> **INSTRUCTIONS TO FOLLOW**
Apart from the pictures, every line below needs to be reproduced verbatim.

[Start of section]

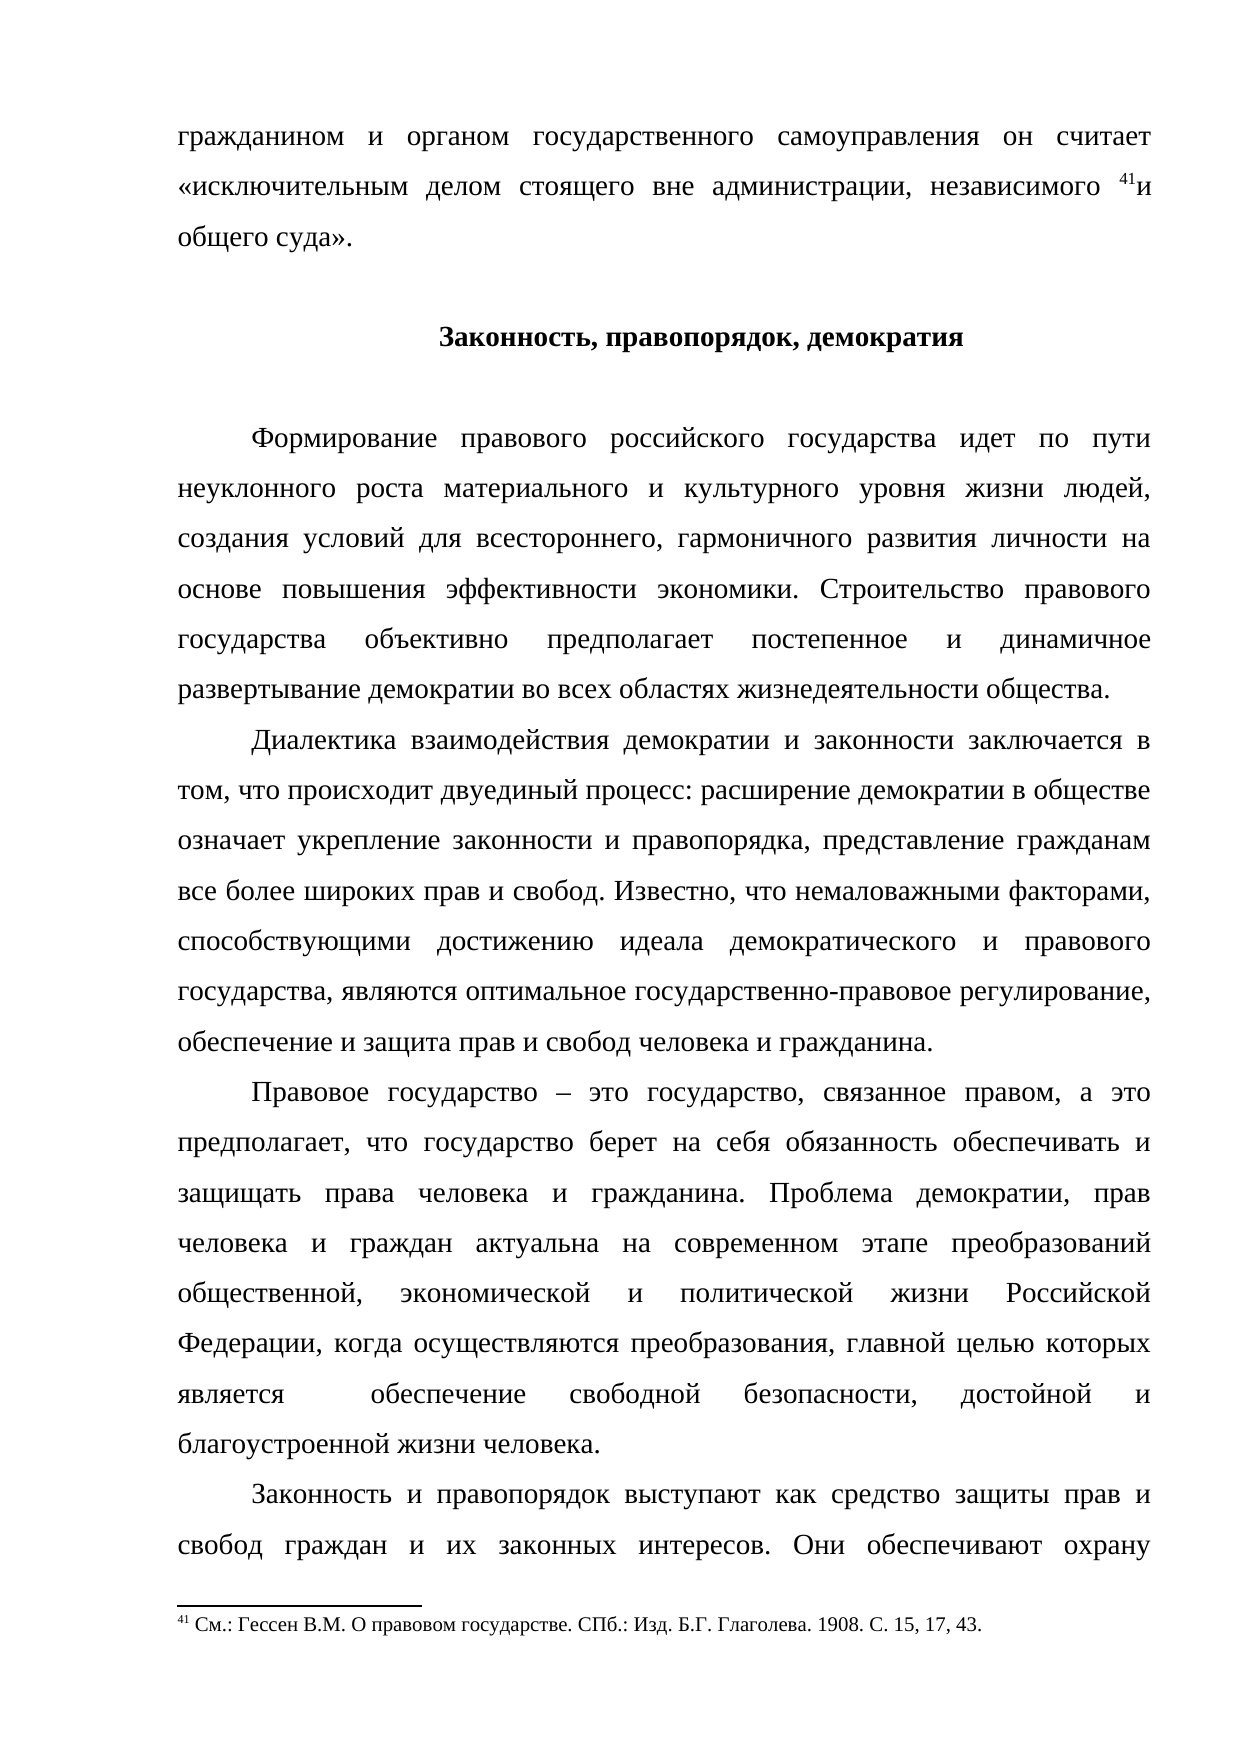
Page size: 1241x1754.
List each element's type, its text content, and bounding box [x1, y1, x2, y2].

text Формирование правового российского государства идет по пути неуклонного роста материального и культурного уровня жизни людей, создания условий для всестороннего, гармоничного развития личности на основе повышения эффективности экономики. Строительство правового государства объективно предполагает постепенное и динамичное развертывание демократии во всех областях жизнедеятельности общества. [177, 420, 1152, 705]
text Законность, правопорядок, демократия [177, 319, 1152, 353]
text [177, 118, 1152, 252]
text Правовое государство – это государство, связанное правом, а это предполагает, что государство берет на себя обязанность обеспечивать и защищать права человека и гражданина. Проблема демократии, прав человека и граждан актуальна на современном этапе преобразований общественной, экономической и политической жизни Российской Федерации, когда осуществляются преобразования, главной целью которых является обеспечение свободной безопасности, достойной и благоустроенной жизни человека. [177, 1074, 1152, 1460]
text Диалектика взаимодействия демократии и законности заключается в том, что происходит двуединый процесс: расширение демократии в обществе означает укрепление законности и правопорядка, представление гражданам все более широких прав и свобод. Известно, что немаловажными факторами, способствующими достижению идеала демократического и правового государства, являются оптимальное государственно-правовое регулирование, обеспечение и защита прав и свобод человека и гражданина. [177, 722, 1152, 1057]
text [177, 1477, 1152, 1560]
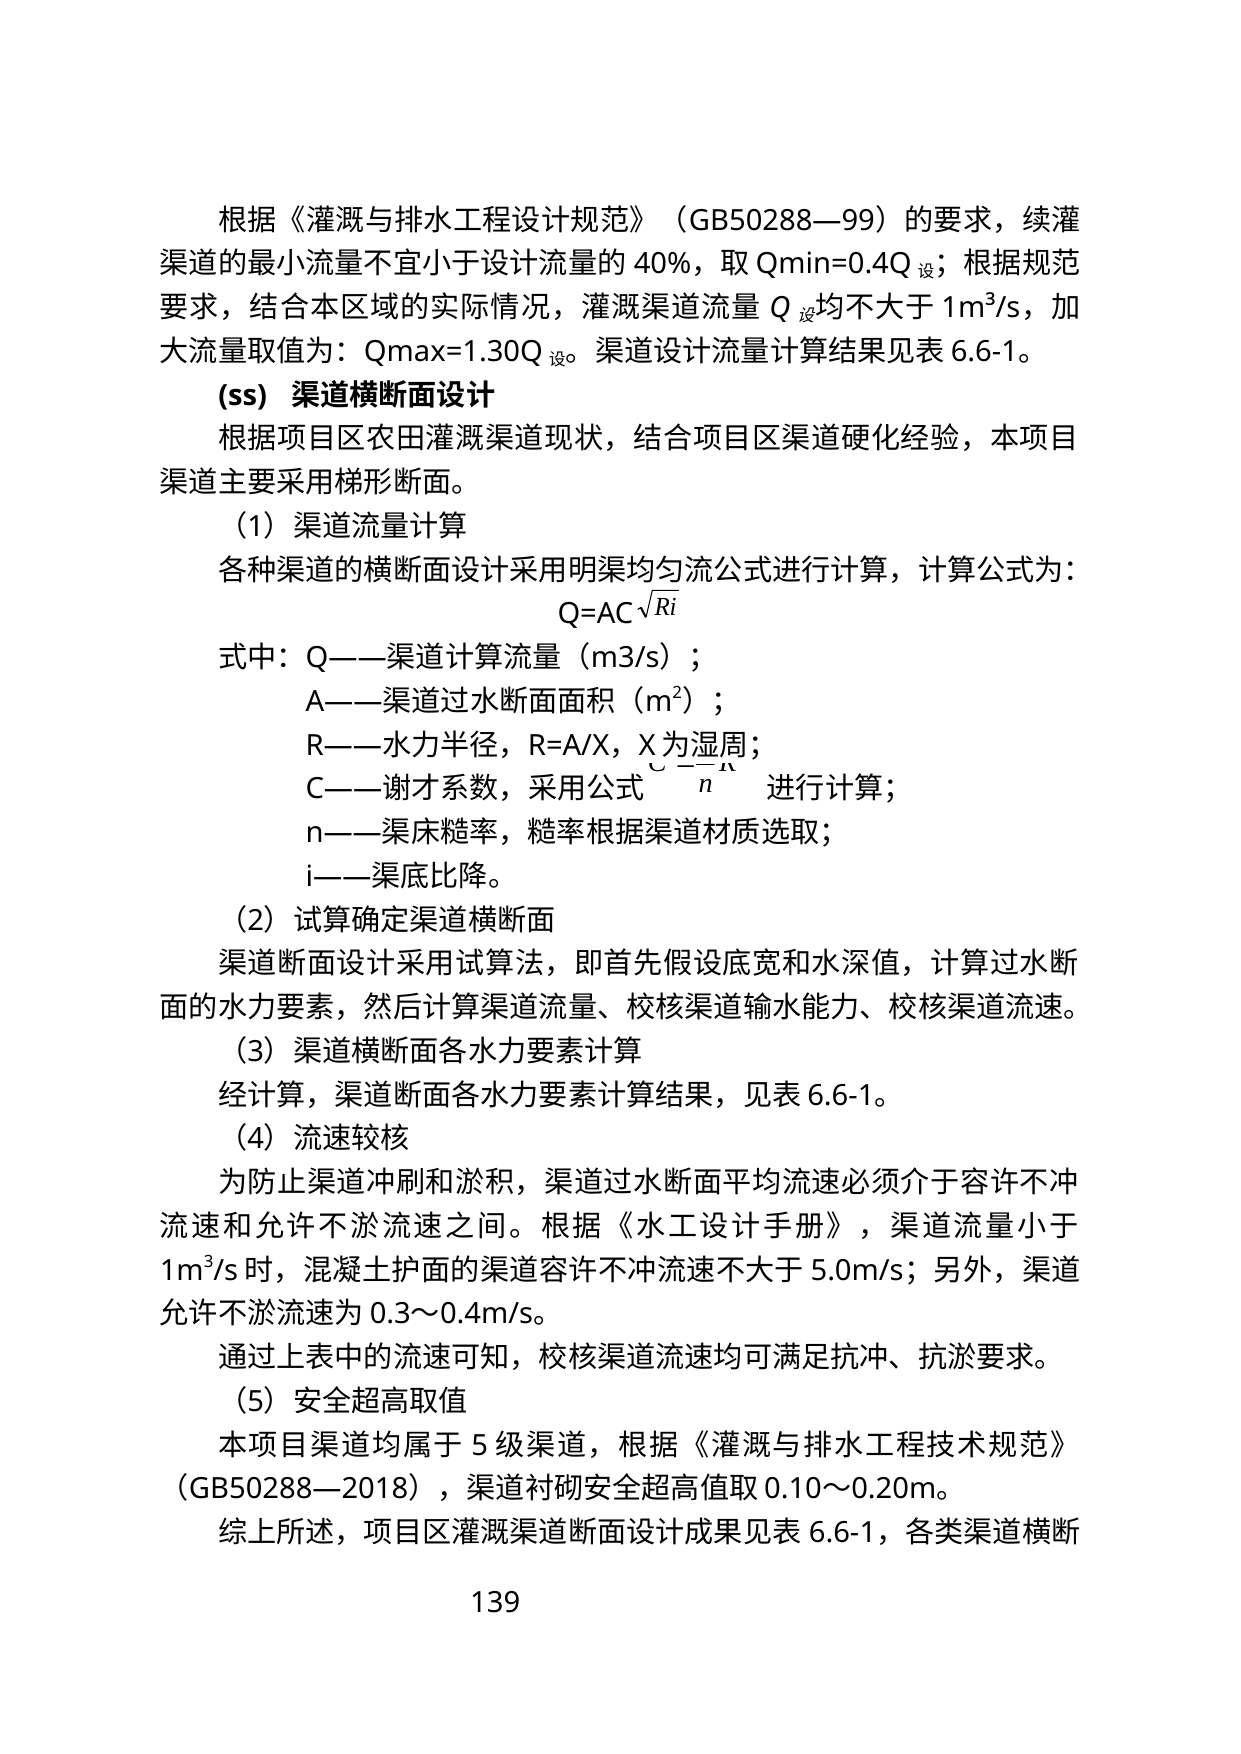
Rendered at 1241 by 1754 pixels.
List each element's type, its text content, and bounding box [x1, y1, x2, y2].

text n——渠床糙率，糙率根据渠道材质选取； [159, 808, 1081, 851]
text （5）安全超高取值 [159, 1376, 1081, 1420]
text 渠道断面设计采用试算法，即首先假设底宽和水深值，计算过水断面的水力要素，然后计算渠道流量、校核渠道输水能力、校核渠道流速。 [159, 939, 1081, 1026]
text 本项目渠道均属于5级渠道，根据《灌溉与排水工程技术规范》（GB50288—2018），渠道衬砌安全超高值取0.10～0.20m。 [159, 1420, 1081, 1508]
text 式中：Q——渠道计算流量（m3/s）； [159, 633, 1081, 676]
text Q=AC [159, 589, 1081, 633]
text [159, 1508, 1081, 1551]
text （1）渠道流量计算 [159, 501, 1081, 545]
text 各种渠道的横断面设计采用明渠均匀流公式进行计算，计算公式为： [159, 545, 1081, 589]
list 渠道横断面设计 [159, 370, 1081, 414]
text （2）试算确定渠道横断面 [159, 895, 1081, 939]
text 根据《灌溉与排水工程设计规范》（GB50288—99）的要求，续灌渠道的最小流量不宜小于设计流量的40%，取Qmin=0.4Q设；根据规范要求，结合本区域的实际情况，灌溉渠道流量Q设均不大于1m³/s，加大流量取值为：Qmax=1.30Q设。渠道设计流量计算结果见表6.6-1。 [159, 195, 1081, 370]
text 通过上表中的流速可知，校核渠道流速均可满足抗冲、抗淤要求。 [159, 1333, 1081, 1376]
text 经计算，渠道断面各水力要素计算结果，见表6.6-1。 [159, 1070, 1081, 1114]
text 根据项目区农田灌溉渠道现状，结合项目区渠道硬化经验，本项目渠道主要采用梯形断面。 [159, 414, 1081, 501]
text 为防止渠道冲刷和淤积，渠道过水断面平均流速必须介于容许不冲流速和允许不淤流速之间。根据《水工设计手册》，渠道流量小于1m3/s时，混凝土护面的渠道容许不冲流速不大于5.0m/s；另外，渠道允许不淤流速为0.3～0.4m/s。 [159, 1158, 1081, 1333]
text C——谢才系数，采用公式进行计算； [159, 764, 1081, 808]
text （4）流速较核 [159, 1114, 1081, 1158]
text （3）渠道横断面各水力要素计算 [159, 1026, 1081, 1070]
text A——渠道过水断面面积（m2）； [159, 676, 1081, 720]
text R——水力半径，R=A/X，X为湿周； [159, 720, 1081, 764]
text i——渠底比降。 [159, 851, 1081, 895]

[End of section]

> **WRITTEN REPLY**
Page size: 1241x1754.
List each element's type, its text content, and bounding box [x1, y1, x2, y2].

text Формирование правового российского государства идет по пути неуклонного роста материального и культурного уровня жизни людей, создания условий для всестороннего, гармоничного развития личности на основе повышения эффективности экономики. Строительство правового государства объективно предполагает постепенное и динамичное развертывание демократии во всех областях жизнедеятельности общества. [177, 420, 1152, 705]
text Законность, правопорядок, демократия [177, 319, 1152, 353]
text [177, 118, 1152, 252]
text Правовое государство – это государство, связанное правом, а это предполагает, что государство берет на себя обязанность обеспечивать и защищать права человека и гражданина. Проблема демократии, прав человека и граждан актуальна на современном этапе преобразований общественной, экономической и политической жизни Российской Федерации, когда осуществляются преобразования, главной целью которых является обеспечение свободной безопасности, достойной и благоустроенной жизни человека. [177, 1074, 1152, 1460]
text Диалектика взаимодействия демократии и законности заключается в том, что происходит двуединый процесс: расширение демократии в обществе означает укрепление законности и правопорядка, представление гражданам все более широких прав и свобод. Известно, что немаловажными факторами, способствующими достижению идеала демократического и правового государства, являются оптимальное государственно-правовое регулирование, обеспечение и защита прав и свобод человека и гражданина. [177, 722, 1152, 1057]
text [177, 1477, 1152, 1560]
Rendered at 1241 by 1754 pixels.
List each element's type, its text content, and bounding box [x1, y1, x2, y2].

text n——渠床糙率，糙率根据渠道材质选取； [159, 808, 1081, 851]
text （5）安全超高取值 [159, 1376, 1081, 1420]
text 渠道断面设计采用试算法，即首先假设底宽和水深值，计算过水断面的水力要素，然后计算渠道流量、校核渠道输水能力、校核渠道流速。 [159, 939, 1081, 1026]
text 本项目渠道均属于5级渠道，根据《灌溉与排水工程技术规范》（GB50288—2018），渠道衬砌安全超高值取0.10～0.20m。 [159, 1420, 1081, 1508]
text 式中：Q——渠道计算流量（m3/s）； [159, 633, 1081, 676]
text Q=AC [159, 589, 1081, 633]
text [159, 1508, 1081, 1551]
text （1）渠道流量计算 [159, 501, 1081, 545]
text 各种渠道的横断面设计采用明渠均匀流公式进行计算，计算公式为： [159, 545, 1081, 589]
list 渠道横断面设计 [159, 370, 1081, 414]
text （2）试算确定渠道横断面 [159, 895, 1081, 939]
text 根据《灌溉与排水工程设计规范》（GB50288—99）的要求，续灌渠道的最小流量不宜小于设计流量的40%，取Qmin=0.4Q设；根据规范要求，结合本区域的实际情况，灌溉渠道流量Q设均不大于1m³/s，加大流量取值为：Qmax=1.30Q设。渠道设计流量计算结果见表6.6-1。 [159, 195, 1081, 370]
text 通过上表中的流速可知，校核渠道流速均可满足抗冲、抗淤要求。 [159, 1333, 1081, 1376]
text 经计算，渠道断面各水力要素计算结果，见表6.6-1。 [159, 1070, 1081, 1114]
text 根据项目区农田灌溉渠道现状，结合项目区渠道硬化经验，本项目渠道主要采用梯形断面。 [159, 414, 1081, 501]
text 为防止渠道冲刷和淤积，渠道过水断面平均流速必须介于容许不冲流速和允许不淤流速之间。根据《水工设计手册》，渠道流量小于1m3/s时，混凝土护面的渠道容许不冲流速不大于5.0m/s；另外，渠道允许不淤流速为0.3～0.4m/s。 [159, 1158, 1081, 1333]
text C——谢才系数，采用公式进行计算； [159, 764, 1081, 808]
text （4）流速较核 [159, 1114, 1081, 1158]
text （3）渠道横断面各水力要素计算 [159, 1026, 1081, 1070]
text A——渠道过水断面面积（m2）； [159, 676, 1081, 720]
text R——水力半径，R=A/X，X为湿周； [159, 720, 1081, 764]
text i——渠底比降。 [159, 851, 1081, 895]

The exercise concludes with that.